Mental capacity assessment work

GPs already approved under the Mental Health Act can now play an extra role. By Dr Jeremy Phipps.

The DOH predicts that the regulations willaffect 20,000 patients (Photograph: SPL)
The DOH predicts that the regulations willaffect 20,000 patients (Photograph: SPL)

With new regulations for mental capacity assessment coming into force in April under the Mental Health Act 2007, many primary care organisations (PCOs) are looking to recruit and train GPs as Deprivation of Liberty Safeguards (DoLS) assessors.

The new Act covers England and Wales only and updates the Mental Health Act 1983. DoLS assessors will usually already be approved under Section 12 of the 1983 Act for making emergency assessments about whether to section patients for admission.

Section 12 approval is necessary as part of a mental capacity assessment and will include establishing if the patient has a mental disorder.

Regulatory changes
This Act follows a judgment by the European Court of Human Rights ruling that a UK hospital was depriving an autistic patient of his liberty.

The new regulations will apply to those who lack the capacity to consent and will apply mainly to patients with dementia and learning disabilities in hospitals and care homes.

A duty will be placed on these institutions to identify anyone at risk from any form of deprivation of their liberty. This will be the local authority for care homes and the local PCO for hospitals.

The areas likely to be considered include patients being restrained (including the use of sedation) or prevented from leaving the institution when attempting to do so.

It will also include patients who are unable to maintain social contacts, are under constant supervision, or unable to exercise choices about their care within the home or hospital.

The DoH predicts this will affect 20,000 patients but experts feel this is an underestimate.

A framework is to be introduced to allow examination and assessment to take place prior to any possible action, but a short-term emergency order of one week may be authorised.

To become a DoLS assessor, Section 12-approved GPs are required to undergo additional training along with continual further appropriate education.

Assessors will need an enhanced criminal record check and appropriate insurance. This insurance has proved controversial, but I am reassured that my defence organisation has clearly stated that I am covered by my current GP indemnity.

If you are applying to be an assessor, I advise checking with your defence body.

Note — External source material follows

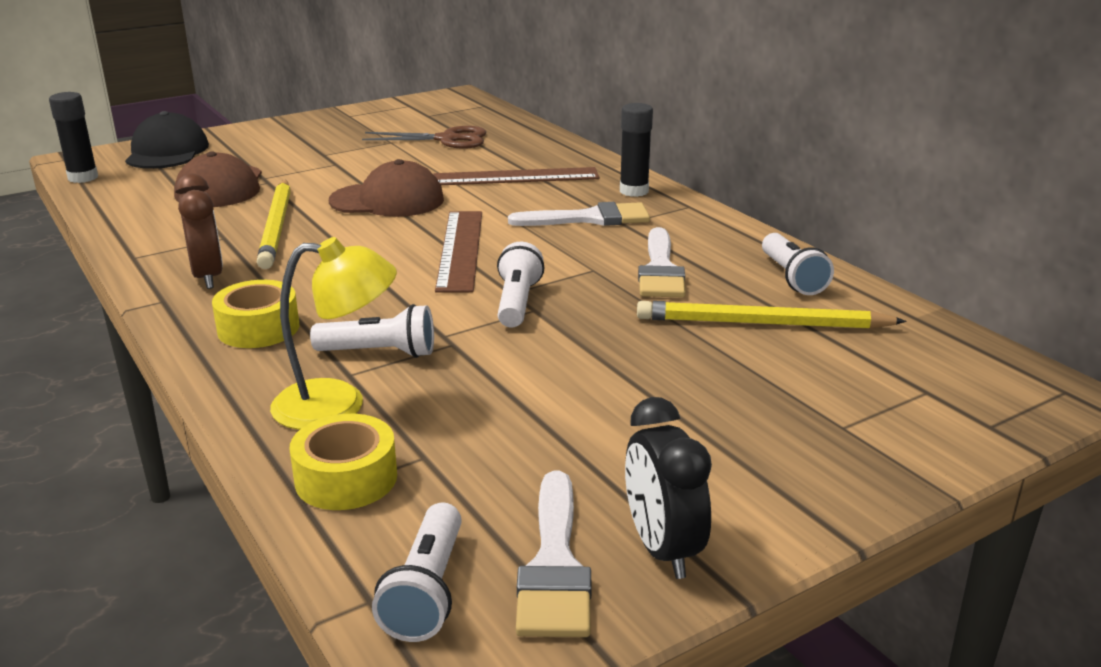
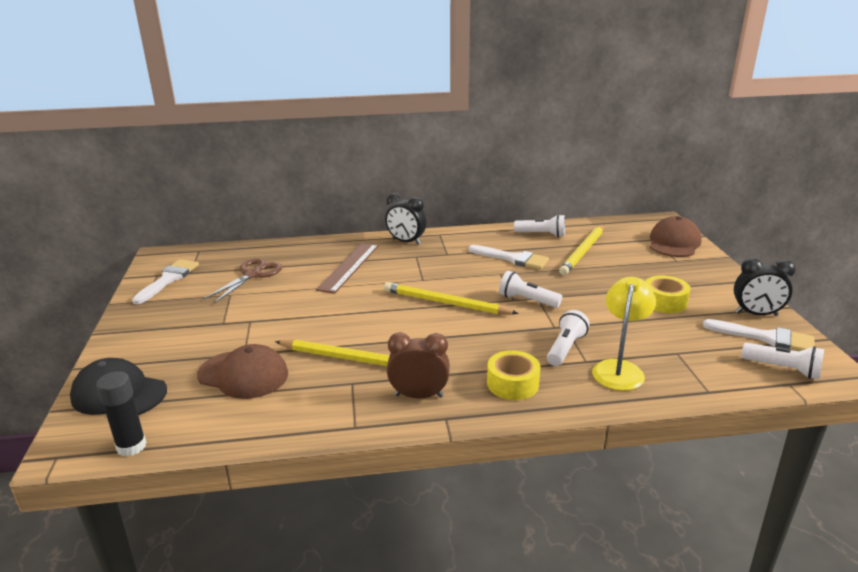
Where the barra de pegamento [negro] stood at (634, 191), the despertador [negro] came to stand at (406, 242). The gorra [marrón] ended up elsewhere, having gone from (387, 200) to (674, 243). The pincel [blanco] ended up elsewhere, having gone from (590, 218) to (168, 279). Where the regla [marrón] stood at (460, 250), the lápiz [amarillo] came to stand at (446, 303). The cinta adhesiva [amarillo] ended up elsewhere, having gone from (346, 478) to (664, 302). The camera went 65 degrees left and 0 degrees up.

Deprivation of Liberty Safeguards assessments
Likely to be considered for patients who are:

  • Restrained, including the use of sedation.
  • Unable to maintain social contacts.
  • Under constant supervision.
  • Unable to exercise choices about their care within the residential care home or hospital.
  • Prevented from leaving the institution when attempting to do so.

Assessment process
Following an application for a DoLS assessment, an initial decision is made on whether there are grounds for the process to continue and if so, two separate assessors are contacted. One will be a non-medical approved mental health professional (AMHP), formerly an approved social worker. The other will be a doctor.

This assessment will have three medical parts: age assessment (18 or over), whether the patient lacks the mental capacity to consent to being accommodated for the purpose of treatment and whether the patient is suffering from a mental health disorder.

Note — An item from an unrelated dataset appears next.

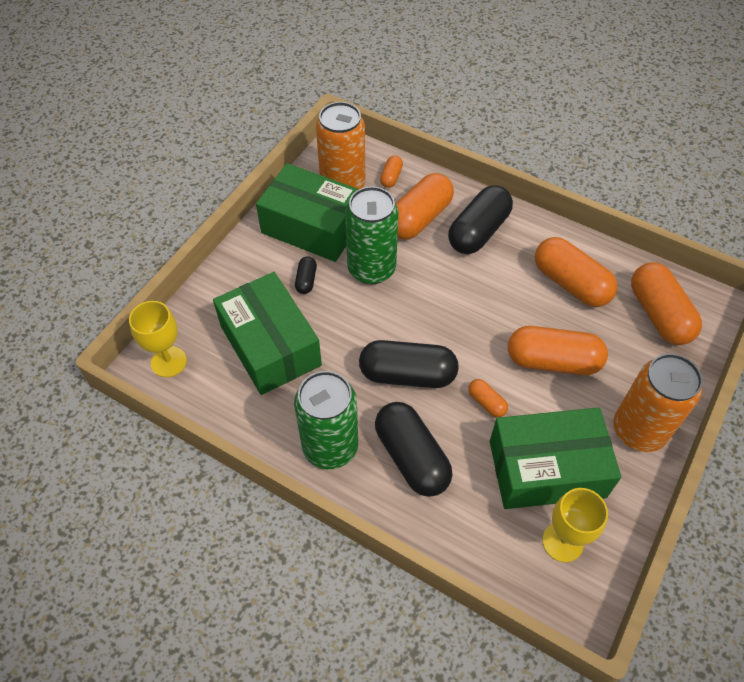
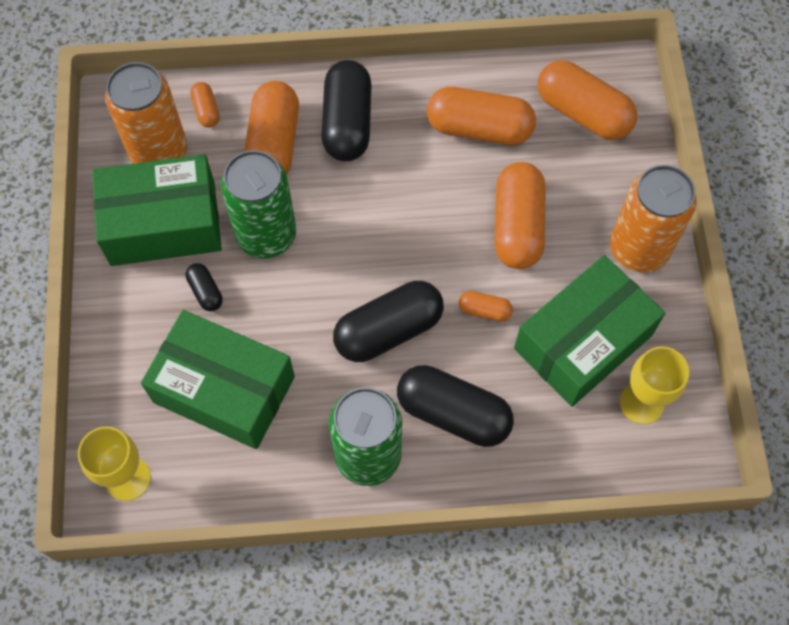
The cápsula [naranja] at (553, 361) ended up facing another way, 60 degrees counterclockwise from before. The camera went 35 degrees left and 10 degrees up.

The AMHP's role is to assess if detention is proportionate to the risk of serious harm to the patient and whether refusals by the patient are valid and take into consideration any advance directive that the patient has made.

The last component, which can be undertaken by the doctor or AMHP, is an eligibility assessment that the patient is suitable to be assessed using this legislation.

If any of these criteria are not met, the process should end. If the requirements are thought to be fulfilled, then a panel is convened to study the case and decide on a time period during which it is reasonable to deprive the patient of their liberties.

Without this assessment, the patient is deemed able to withhold consent and refuse treatment or care.

Payment for the doctor assessor is likely to be on a par with the higher fee for Mental Health Act sectioning work of usually £173.37 plus travel expenses. However, individual doctors may feel this is insufficient recompense for the time involved.